According to Krithivasan, demand was led by vendor consolidation, cloud migration and transformation, customer and employee experience enhancement, operating model transformation, business process optimization, supply chain initiatives, sustainability, and AI enablement which includes creating a cloud and data foundation for AI, and early-stage AI-infused transformational engagements.
“Today, clients are seeing cloud as a strategy for business transformation and growth. The shift to cloud-native products and platforms is being fast-tracked, to achieve increased collaboration, security, scalability and efficiency. Hybrid, multi-cloud platforms are now becoming mainstream,” he said.
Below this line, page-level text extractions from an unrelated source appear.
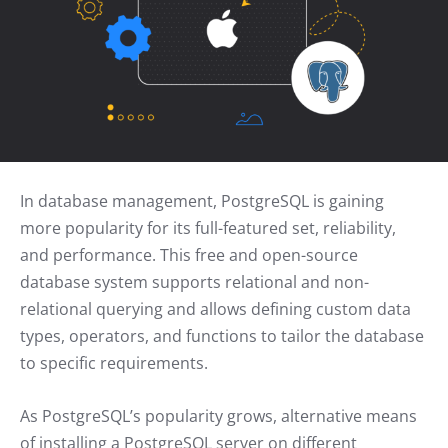
In database management, PostgreSQL is gaining
more popularity for its full-featured set, reliability,
and performance. This free and open-source
database system supports relational and non-
relational querying and allows defining custom data
types, operators, and functions to tailor the database
to specific requirements.
As PostgreSQL’s popularity grows, alternative means
of installing a PostgreSQL server on different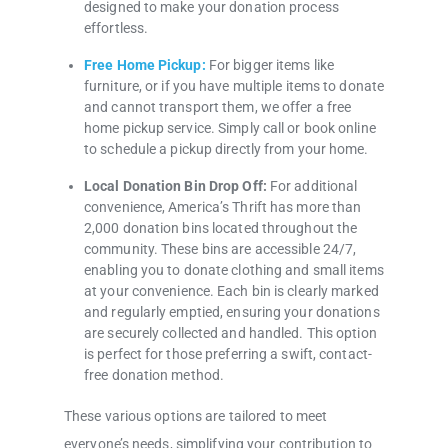
designed to make your donation process
effortless.
Free Home Pickup:
For bigger items like
furniture, or if you have multiple items to donate
and cannot transport them, we offer a free
home pickup service. Simply call or book online
to schedule a pickup directly from your home.
Local Donation Bin Drop Off:
For additional
convenience, America’s Thrift has more than
2,000 donation bins located throughout the
community. These bins are accessible 24/7,
enabling you to donate clothing and small items
at your convenience. Each bin is clearly marked
and regularly emptied, ensuring your donations
are securely collected and handled. This option
is perfect for those preferring a swift, contact-
free donation method.
These various options are tailored to meet
everyone’s needs, simplifying your contribution to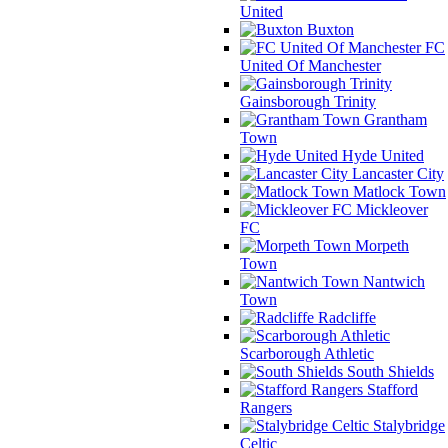
United
Buxton
FC
United Of Manchester
Gainsborough Trinity
Grantham
Town
Hyde United
Lancaster City
Matlock Town
Mickleover
FC
Morpeth
Town
Nantwich
Town
Radcliffe
Scarborough Athletic
South Shields
Stafford
Rangers
Stalybridge
Celtic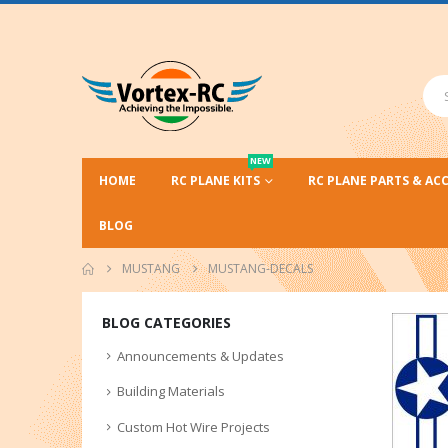
NEW
HOME
RC PLANE KITS
RC PLANE PARTS & AC
BLOG
MUSTANG
MUSTANG-DECALS
BLOG CATEGORIES
Announcements & Updates
Building Materials
Custom Hot Wire Projects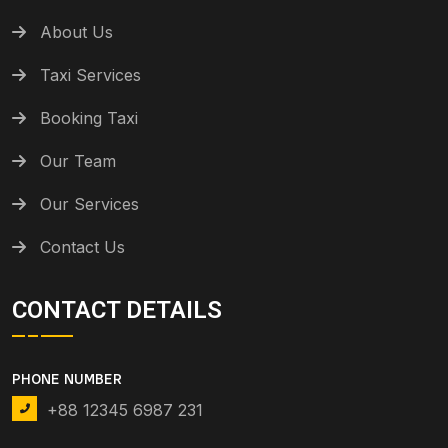
About Us
Taxi Services
Booking Taxi
Our Team
Our Services
Contact Us
CONTACT DETAILS
PHONE NUMBER
+88 12345 6987 231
Krithivasan added, “Cloud adoption is is a catalyst for innovation, and a strategy for business and growth itself. It provides the unifying digital fabric that forms the foundation for a connected future—one that continues to unfold with each technological advancement, including generative AI (GenAI).”
Speaking of outlook for FY25, he said that the company's all-time high order book, continued deal flow and pipeline velocity gives confidence for business momentum.
"Looking forward, we see greater opportunities ahead, as businesses become more technology-intensive and depend on technology to drive competitive differentiation and transform their industries."
TCS completed its fifth buyback program in FY24, distributing
Rs 17,000 crore to shareholders.
For the full year, the company’s shareholder payout was Rs 47,445 crore, which will be our largest payout to date. The company's average shareholder payout has been more than 100 percent during the last five years.